What I want is a clear and correct API. Not providing one doesn't communicate anything to a developer other than "we don't help you here".
What I suggest is to provide APIs that are explicit, clear, and correct. If you have other suggestions how to achieve that, I'm happy to hear. But if you don't want to remove the Duration
type entirely, people will write manual calculation code. This is just the reality. And we can help them.
how about something like:
extension Calendar
{
func advance(date:Date,
by scalar:Int,
of unit:(some CalendarUnit).Type)
}
let calendar:Calendar = ...
let today:Calendar.Date = calendar.today()

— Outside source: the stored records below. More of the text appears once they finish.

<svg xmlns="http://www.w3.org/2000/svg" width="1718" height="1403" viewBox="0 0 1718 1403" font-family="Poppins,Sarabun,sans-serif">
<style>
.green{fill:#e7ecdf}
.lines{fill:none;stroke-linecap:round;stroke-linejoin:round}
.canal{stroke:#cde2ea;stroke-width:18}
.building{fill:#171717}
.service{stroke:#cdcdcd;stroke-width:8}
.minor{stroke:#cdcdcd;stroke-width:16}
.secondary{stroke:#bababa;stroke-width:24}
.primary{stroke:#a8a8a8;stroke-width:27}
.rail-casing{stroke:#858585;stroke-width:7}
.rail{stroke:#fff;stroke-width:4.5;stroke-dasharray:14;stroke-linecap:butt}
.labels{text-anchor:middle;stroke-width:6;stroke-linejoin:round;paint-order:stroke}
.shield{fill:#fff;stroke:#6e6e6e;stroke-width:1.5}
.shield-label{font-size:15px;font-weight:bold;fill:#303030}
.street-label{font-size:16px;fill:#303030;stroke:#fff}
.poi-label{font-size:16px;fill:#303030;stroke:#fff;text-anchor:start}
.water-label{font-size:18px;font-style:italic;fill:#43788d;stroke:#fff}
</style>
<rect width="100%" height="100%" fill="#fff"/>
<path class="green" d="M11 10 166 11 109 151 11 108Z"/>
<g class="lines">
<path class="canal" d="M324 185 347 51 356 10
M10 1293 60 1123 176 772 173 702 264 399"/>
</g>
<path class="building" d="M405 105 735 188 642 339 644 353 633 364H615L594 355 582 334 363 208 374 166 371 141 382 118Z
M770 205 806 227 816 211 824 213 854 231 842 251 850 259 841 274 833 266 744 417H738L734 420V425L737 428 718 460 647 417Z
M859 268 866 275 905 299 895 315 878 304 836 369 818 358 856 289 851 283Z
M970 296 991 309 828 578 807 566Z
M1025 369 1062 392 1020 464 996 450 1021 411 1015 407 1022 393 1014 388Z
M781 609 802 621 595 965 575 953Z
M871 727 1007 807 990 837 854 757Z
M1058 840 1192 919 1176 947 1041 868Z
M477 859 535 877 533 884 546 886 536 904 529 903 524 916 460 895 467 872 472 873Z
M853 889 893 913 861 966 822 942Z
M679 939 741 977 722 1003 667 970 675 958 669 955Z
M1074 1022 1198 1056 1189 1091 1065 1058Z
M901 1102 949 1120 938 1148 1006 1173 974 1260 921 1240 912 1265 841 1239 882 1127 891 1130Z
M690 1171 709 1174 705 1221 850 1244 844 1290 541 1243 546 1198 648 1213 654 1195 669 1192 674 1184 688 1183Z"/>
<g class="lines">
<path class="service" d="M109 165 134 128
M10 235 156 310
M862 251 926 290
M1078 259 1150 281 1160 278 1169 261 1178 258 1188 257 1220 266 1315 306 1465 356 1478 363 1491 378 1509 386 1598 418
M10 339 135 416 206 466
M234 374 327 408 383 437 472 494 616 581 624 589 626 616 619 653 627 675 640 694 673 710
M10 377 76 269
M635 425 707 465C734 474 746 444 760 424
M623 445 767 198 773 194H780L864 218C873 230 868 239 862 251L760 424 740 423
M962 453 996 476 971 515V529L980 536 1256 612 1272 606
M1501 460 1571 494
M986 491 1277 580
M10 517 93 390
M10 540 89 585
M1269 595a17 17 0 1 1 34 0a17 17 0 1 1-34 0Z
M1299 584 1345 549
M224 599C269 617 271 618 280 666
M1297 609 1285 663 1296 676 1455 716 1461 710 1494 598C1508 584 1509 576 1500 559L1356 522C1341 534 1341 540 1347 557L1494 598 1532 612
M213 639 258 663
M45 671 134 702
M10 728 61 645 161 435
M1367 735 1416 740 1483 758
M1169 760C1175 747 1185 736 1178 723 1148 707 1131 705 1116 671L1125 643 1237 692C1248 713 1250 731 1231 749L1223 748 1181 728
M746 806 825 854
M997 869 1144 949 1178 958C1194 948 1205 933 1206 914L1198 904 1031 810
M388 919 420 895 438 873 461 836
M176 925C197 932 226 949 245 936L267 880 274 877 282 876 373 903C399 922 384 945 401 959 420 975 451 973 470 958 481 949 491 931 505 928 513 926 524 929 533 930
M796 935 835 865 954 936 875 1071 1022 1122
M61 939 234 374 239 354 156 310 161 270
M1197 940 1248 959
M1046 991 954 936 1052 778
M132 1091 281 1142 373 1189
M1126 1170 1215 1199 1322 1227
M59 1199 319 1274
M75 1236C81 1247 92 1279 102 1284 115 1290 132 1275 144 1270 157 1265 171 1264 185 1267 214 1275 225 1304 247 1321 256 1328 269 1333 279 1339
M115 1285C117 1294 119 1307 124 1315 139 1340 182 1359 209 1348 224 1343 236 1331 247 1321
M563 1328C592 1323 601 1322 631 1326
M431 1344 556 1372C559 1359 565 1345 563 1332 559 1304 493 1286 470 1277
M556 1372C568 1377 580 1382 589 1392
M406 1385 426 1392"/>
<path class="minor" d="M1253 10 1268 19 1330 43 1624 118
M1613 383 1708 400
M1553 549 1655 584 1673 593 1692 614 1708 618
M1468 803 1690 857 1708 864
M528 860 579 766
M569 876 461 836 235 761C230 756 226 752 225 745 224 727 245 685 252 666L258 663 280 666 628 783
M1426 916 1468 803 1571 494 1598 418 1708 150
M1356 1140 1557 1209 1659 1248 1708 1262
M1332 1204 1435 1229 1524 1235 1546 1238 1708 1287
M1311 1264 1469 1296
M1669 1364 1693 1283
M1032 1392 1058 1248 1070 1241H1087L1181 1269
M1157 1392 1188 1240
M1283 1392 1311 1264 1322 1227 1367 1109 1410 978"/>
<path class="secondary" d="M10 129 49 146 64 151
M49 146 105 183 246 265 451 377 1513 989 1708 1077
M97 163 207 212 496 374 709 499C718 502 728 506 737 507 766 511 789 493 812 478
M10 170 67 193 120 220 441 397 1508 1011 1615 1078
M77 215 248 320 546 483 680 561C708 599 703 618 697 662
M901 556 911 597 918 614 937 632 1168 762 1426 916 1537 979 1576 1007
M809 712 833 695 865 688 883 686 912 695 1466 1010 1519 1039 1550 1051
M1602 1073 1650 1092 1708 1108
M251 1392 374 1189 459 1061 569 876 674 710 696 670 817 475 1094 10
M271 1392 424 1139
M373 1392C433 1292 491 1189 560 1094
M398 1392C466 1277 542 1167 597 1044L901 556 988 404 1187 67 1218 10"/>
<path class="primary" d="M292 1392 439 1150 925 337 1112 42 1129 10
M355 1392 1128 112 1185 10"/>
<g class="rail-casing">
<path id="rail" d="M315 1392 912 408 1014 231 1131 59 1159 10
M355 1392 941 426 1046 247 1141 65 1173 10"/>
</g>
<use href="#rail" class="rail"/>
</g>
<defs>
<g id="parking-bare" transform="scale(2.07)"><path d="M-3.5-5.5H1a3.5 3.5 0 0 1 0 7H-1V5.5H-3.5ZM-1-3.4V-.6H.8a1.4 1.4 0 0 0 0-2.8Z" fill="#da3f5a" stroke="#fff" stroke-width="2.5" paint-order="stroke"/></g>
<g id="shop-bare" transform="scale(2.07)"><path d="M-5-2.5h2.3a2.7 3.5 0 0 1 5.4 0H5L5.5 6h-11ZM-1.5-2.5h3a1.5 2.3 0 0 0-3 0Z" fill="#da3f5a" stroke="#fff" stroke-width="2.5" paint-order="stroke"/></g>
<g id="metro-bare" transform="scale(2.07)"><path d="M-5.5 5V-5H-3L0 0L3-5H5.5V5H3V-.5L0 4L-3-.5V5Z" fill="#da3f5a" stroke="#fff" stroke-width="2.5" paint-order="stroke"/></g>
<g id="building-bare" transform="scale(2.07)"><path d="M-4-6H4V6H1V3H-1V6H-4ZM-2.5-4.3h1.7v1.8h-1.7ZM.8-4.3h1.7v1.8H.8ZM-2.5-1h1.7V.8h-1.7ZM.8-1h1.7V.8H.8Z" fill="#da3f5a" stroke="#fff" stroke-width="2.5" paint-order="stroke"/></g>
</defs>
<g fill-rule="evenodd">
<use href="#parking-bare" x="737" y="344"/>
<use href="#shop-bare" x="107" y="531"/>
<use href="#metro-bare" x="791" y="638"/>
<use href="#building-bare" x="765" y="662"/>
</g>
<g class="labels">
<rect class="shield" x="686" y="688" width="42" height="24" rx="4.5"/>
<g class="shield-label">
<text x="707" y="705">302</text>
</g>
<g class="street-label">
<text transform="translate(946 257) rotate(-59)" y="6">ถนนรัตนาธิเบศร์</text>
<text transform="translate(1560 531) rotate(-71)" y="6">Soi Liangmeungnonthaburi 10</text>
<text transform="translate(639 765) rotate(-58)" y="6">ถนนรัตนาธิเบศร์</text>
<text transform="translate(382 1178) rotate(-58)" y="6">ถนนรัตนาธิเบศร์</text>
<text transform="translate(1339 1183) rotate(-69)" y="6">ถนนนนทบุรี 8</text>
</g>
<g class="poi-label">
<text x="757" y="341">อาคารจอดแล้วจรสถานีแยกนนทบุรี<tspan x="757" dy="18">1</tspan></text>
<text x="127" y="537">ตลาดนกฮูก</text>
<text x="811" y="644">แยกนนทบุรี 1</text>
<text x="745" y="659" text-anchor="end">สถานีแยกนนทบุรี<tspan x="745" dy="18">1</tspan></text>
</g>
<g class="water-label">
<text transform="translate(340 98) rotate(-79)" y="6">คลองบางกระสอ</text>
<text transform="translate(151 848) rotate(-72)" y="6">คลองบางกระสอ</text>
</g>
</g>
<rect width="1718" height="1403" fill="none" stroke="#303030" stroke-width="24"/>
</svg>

let wwdc:Calendar.Date = calendar.advance(date: today,
by: 2,
of: Calendar.Days.self)
?
From my perspective Date
is more like a String
, and Duration
like String.Index
(when used as an offset). A Calendar
to me is basically the Encoding of a String
.
how can can a Date
(a point) be a String
(a “line”)? for me,
Date
is a String.Index
,String
, andDuration
is a UTF-8 distance.This would be analogous to:
let encoding: Encoding = ...
let text: Encoding.String = encoding.string("Hello, World!")
let worldSuffix: Encoding.String = encoding.suffix(string: text, startOffset: 7)
Not very simple to use, I think. Seems quite verbose for such a common thing. The encoding should be an implementation detail and the intention should be front and center, which is the String
, not the Encoding
. Same for Date
which should be front and center rather than Calendar
like you suggest. IMHO
You're right, I'm sorry, I wasn't precise. What I wanted to say is that a Range<Date>
is like a String
.
Hmm ... what I find really confusing about this analogy is that I can create any String I want, like "Hello, World!". But there are just a few well defined calendars and a user typically has a specific calendar set as their .current
. There's no such thing as String.current
. Doesn't even make sense. This is the big difference for me. And that's why to me Calendar.current
feels more like Encoding.UTF8
. There are different ones to choose from, but I don't create my own. And there's a "default" one.